Site icon John Battelle's Search Blog

Google+: Now Serving 90 Million. But…Where’s the Engagement Data!

Google didn’t have a great earnings call today – the company missed Wall St. estimates and the stock is getting hammered in after hours trading – it’s down 9 percent, which is serious whiplash for a major stock in one day.

But while there’s probably much to say about the earnings call – in particular whether Google’s core CPC business is starting to erode (might that be due to Facebook, Wall St. wonders?) – I’m more interested in Google’s jihad against samesaid competitor, a jihad called Google+.

And in the earnings call, Google+ was identified as one of the shining stars of the quarter.

Here’s a quote from the press release, the very first quote, attributed to Larry Page. I’ve highlighted the parts where Google+ is mentioned.
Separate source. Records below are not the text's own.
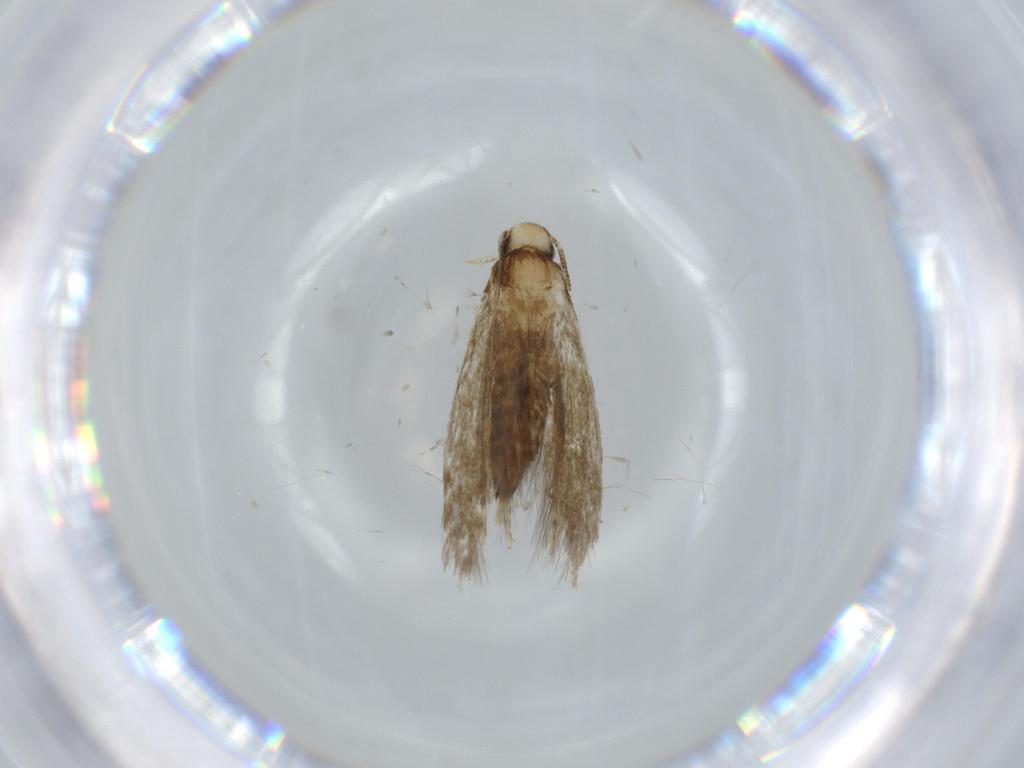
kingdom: Animalia
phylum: Arthropoda
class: Insecta
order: Lepidoptera
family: Tineidae
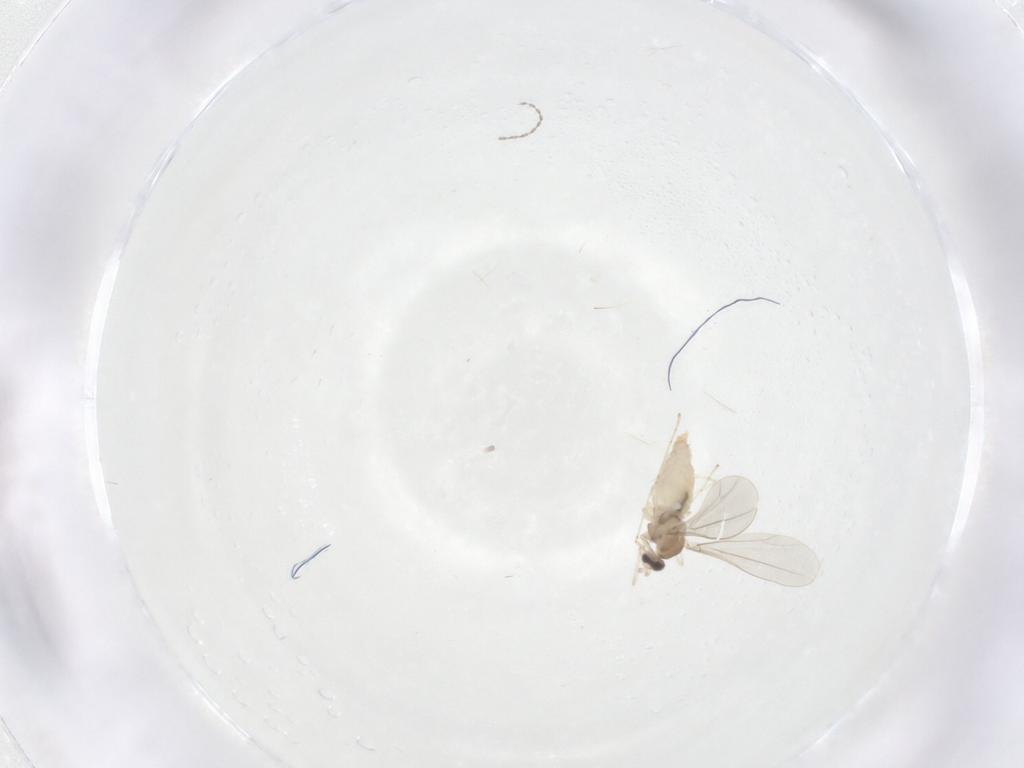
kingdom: Animalia
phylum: Arthropoda
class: Insecta
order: Diptera
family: Cecidomyiidae
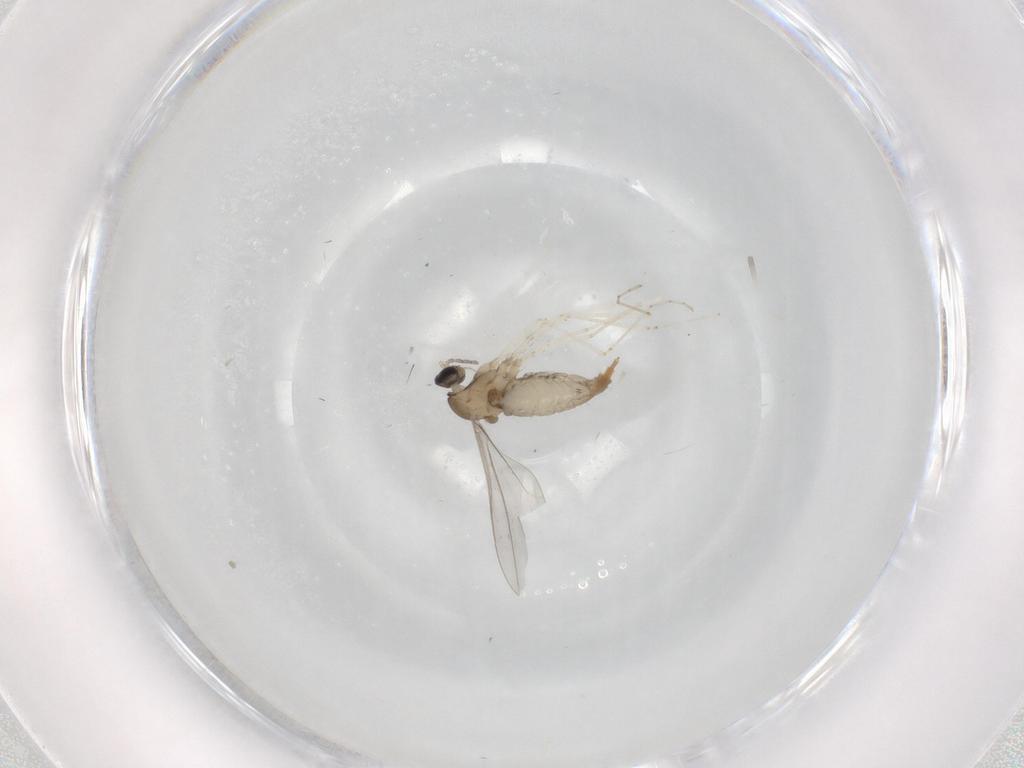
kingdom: Animalia
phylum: Arthropoda
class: Insecta
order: Diptera
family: Cecidomyiidae
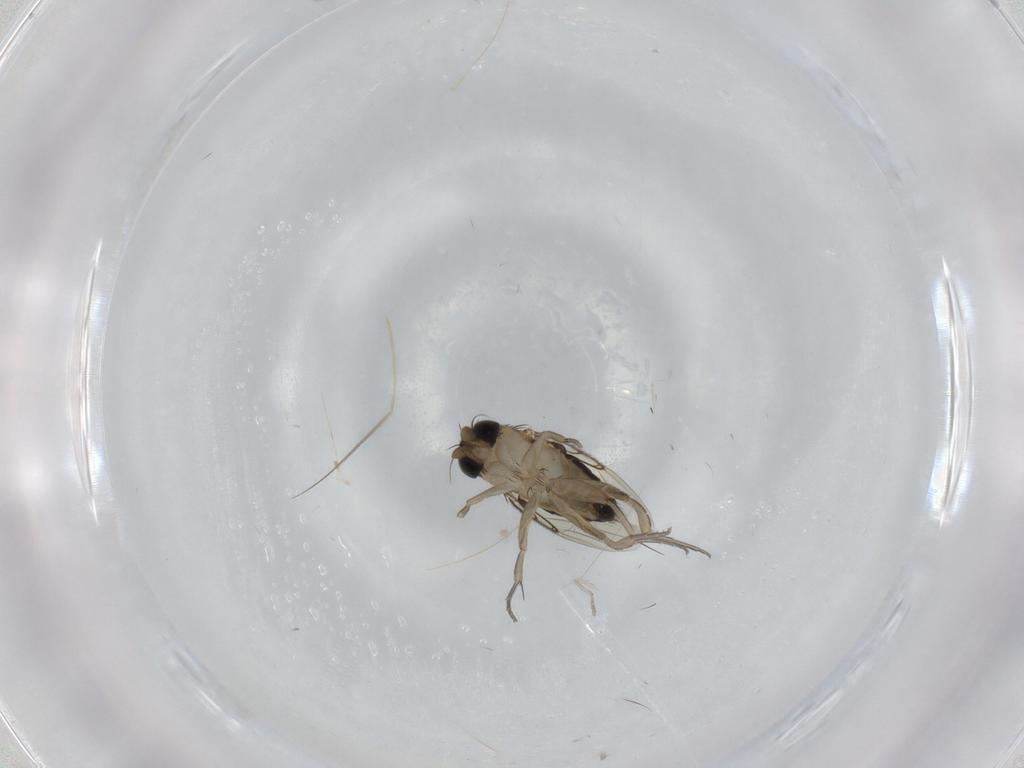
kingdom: Animalia
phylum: Arthropoda
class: Insecta
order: Diptera
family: Phoridae
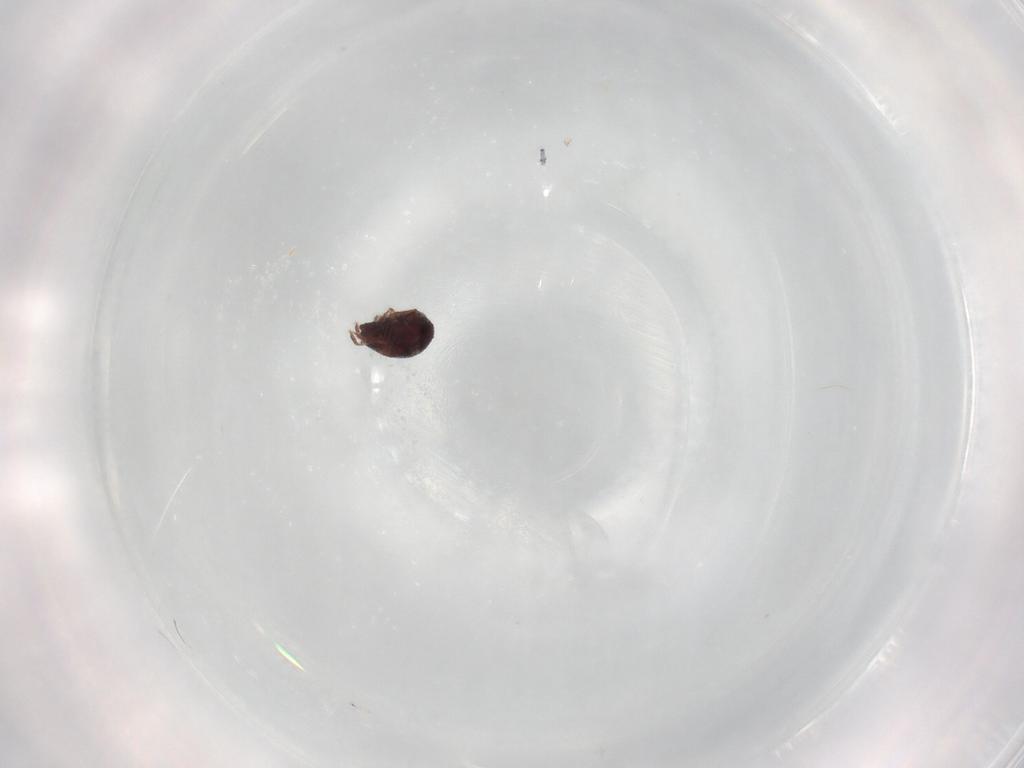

 “I am super excited about the growth of Android, Gmail, and Google+, which now has 90 million users globally – well over double what I announced just three months ago. By building a meaningful relationship with our users through Google+ we will create amazing experiences across our services.”

You getting that? The lead quote had to do with Google+, pretty much, not the company’s earnings, which ended up being a miss (Google is blaming fluctuations in foreign currency for much of that, and I have no idea whether that’s true, false, or silly).

But here’s my question: When is Google going to release actual engagement numbers for Google+? Because in the end, that’s all that really matters. As I have written in the past, it’s pretty easy to get a lot of people signing up for Google+ if you integrate it into everything Google does (particularly if you do it the way they’ve done it with search).

But can you get those folks to engage, deeply? That’d be a real win, and one I’d give full credit to Google for executing. After all, it’s one thing to get the horse to water…another to have it pull up a chair and share a few stories with friends.

Now, Page did talk about engagement in his comments today, but as far as I can tell, it was not specific to Google+ (though it was crafted to be easily conflated, and in reports I’ve seen across the web, it has been). He certainly led with Google+, but this is what he said:

“Engagement on + is also growing tremendously. I have some amazing data to share there for the first time: +users are very engaged with our products — over 60% of them engage daily, and over 80% weekly.”

Er….so you’re saying the folks who use Google+ use *Google* a lot. That’s not surprising – most of them came to Google+ because they were already using Google a lot. But what about minutes per month using Google+? I’m guessing if Google had good news on that particular front, they’d be trumpeting it in a more direct fashion.

Look, I’m being critical here, and perhaps unfairly. But like many others, I’m a bit baffled by Google’s moves last week around search integration, and I’m looking forward to Google addressing the mounting criticism from not only its competitors, but its fans as well. So far, the company has decided to ignore it – both in its earnings calls, and in my own communications with company representatives. That only leads to speculation that Google is doing this on purpose, to get to critical mass with G+ before, cough cough, apologizing a month or so down the line and “fixing” the approach it’s taken to search integration.